===== Input data

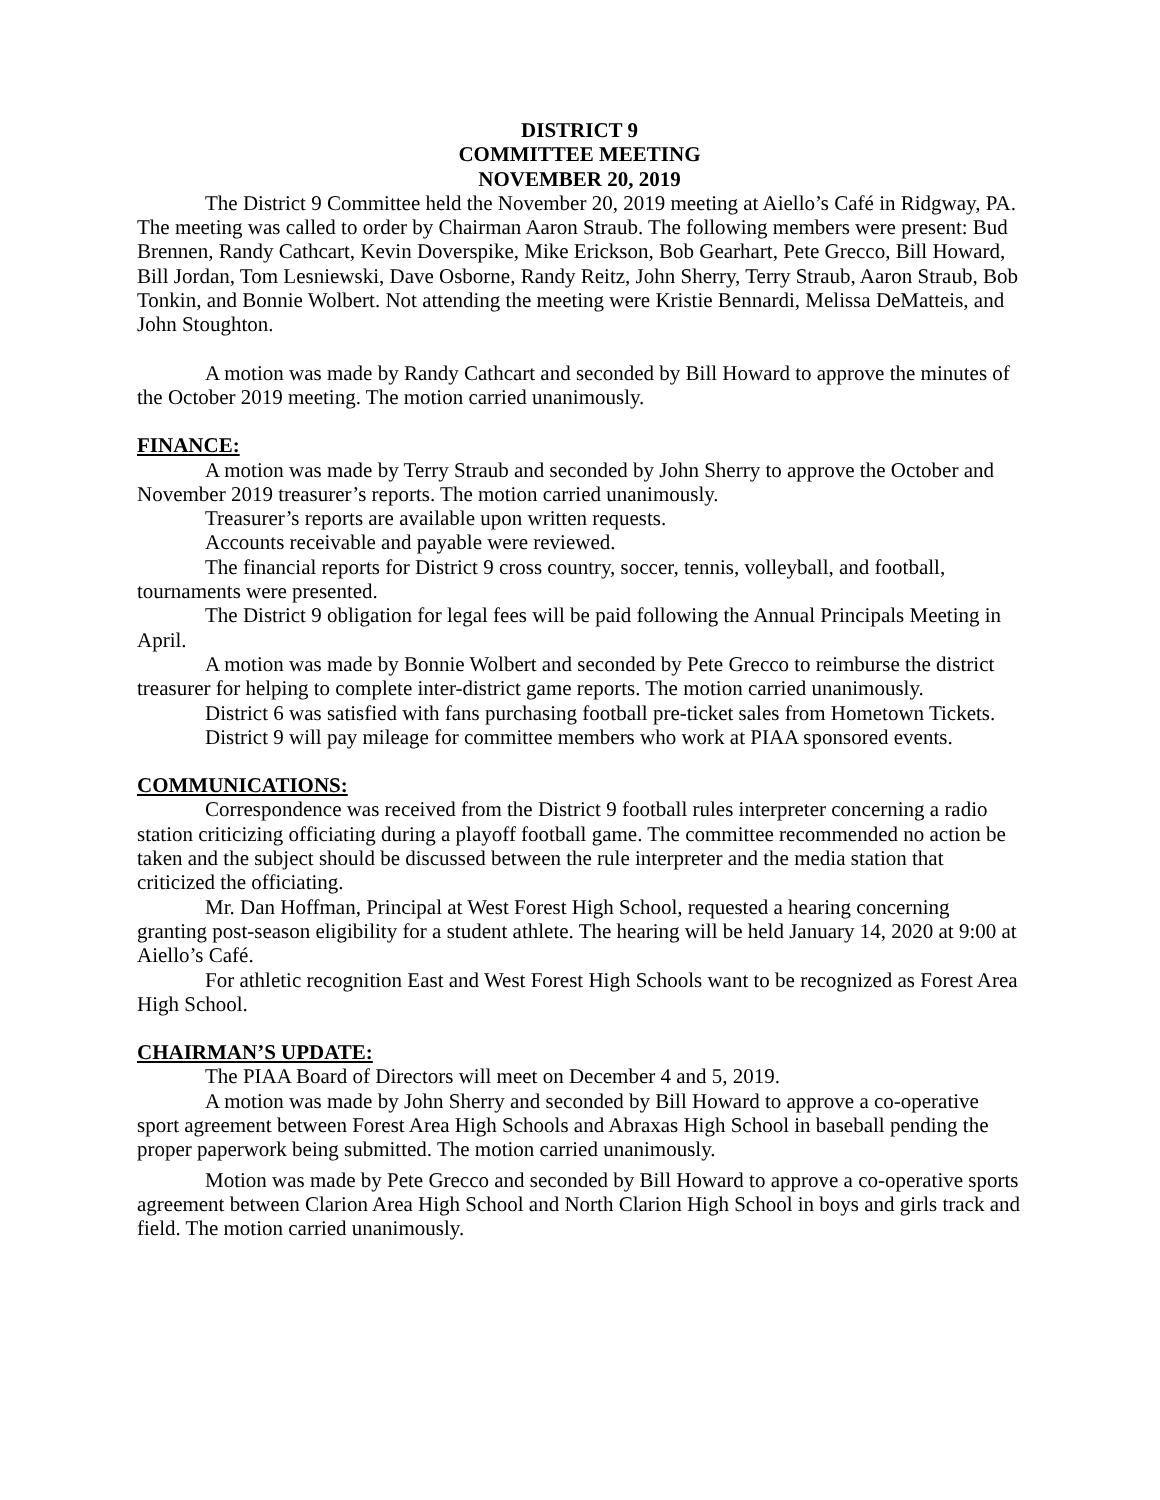DISTRICT 9
COMMITTEE MEETING
NOVEMBER 20, 2019
The District 9 Committee held the November 20, 2019 meeting at Aiello’s Café in Ridgway, PA. The meeting was called to order by Chairman Aaron Straub. The following members were present: Bud Brennen, Randy Cathcart, Kevin Doverspike, Mike Erickson, Bob Gearhart, Pete Grecco, Bill Howard, Bill Jordan, Tom Lesniewski, Dave Osborne, Randy Reitz, John Sherry, Terry Straub, Aaron Straub, Bob Tonkin, and Bonnie Wolbert. Not attending the meeting were Kristie Bennardi, Melissa DeMatteis, and John Stoughton.
A motion was made by Randy Cathcart and seconded by Bill Howard to approve the minutes of the October 2019 meeting. The motion carried unanimously.
FINANCE:
A motion was made by Terry Straub and seconded by John Sherry to approve the October and November 2019 treasurer’s reports. The motion carried unanimously.
Treasurer’s reports are available upon written requests.
Accounts receivable and payable were reviewed.
The financial reports for District 9 cross country, soccer, tennis, volleyball, and football, tournaments were presented.
The District 9 obligation for legal fees will be paid following the Annual Principals Meeting in April.
A motion was made by Bonnie Wolbert and seconded by Pete Grecco to reimburse the district treasurer for helping to complete inter-district game reports. The motion carried unanimously.
District 6 was satisfied with fans purchasing football pre-ticket sales from Hometown Tickets.
District 9 will pay mileage for committee members who work at PIAA sponsored events.
COMMUNICATIONS:
Correspondence was received from the District 9 football rules interpreter concerning a radio station criticizing officiating during a playoff football game. The committee recommended no action be taken and the subject should be discussed between the rule interpreter and the media station that criticized the officiating.
Mr. Dan Hoffman, Principal at West Forest High School, requested a hearing concerning granting post-season eligibility for a student athlete. The hearing will be held January 14, 2020 at 9:00 at Aiello’s Café.
For athletic recognition East and West Forest High Schools want to be recognized as Forest Area High School.
CHAIRMAN’S UPDATE:
The PIAA Board of Directors will meet on December 4 and 5, 2019.
A motion was made by John Sherry and seconded by Bill Howard to approve a co-operative sport agreement between Forest Area High Schools and Abraxas High School in baseball pending the proper paperwork being submitted. The motion carried unanimously.
Motion was made by Pete Grecco and seconded by Bill Howard to approve a co-operative sports agreement between Clarion Area High School and North Clarion High School in boys and girls track and field. The motion carried unanimously.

==========

Work to complete
Working through the records above, copy each line in which "Area" is found.

Output of the task
For athletic recognition East and West Forest High Schools want to be recognized as Forest Area High School.
A motion was made by John Sherry and seconded by Bill Howard to approve a co-operative sport agreement between Forest Area High Schools and Abraxas High School in baseball pending the proper paperwork being submitted. The motion carried unanimously.
Motion was made by Pete Grecco and seconded by Bill Howard to approve a co-operative sports agreement between Clarion Area High School and North Clarion High School in boys and girls track and field. The motion carried unanimously.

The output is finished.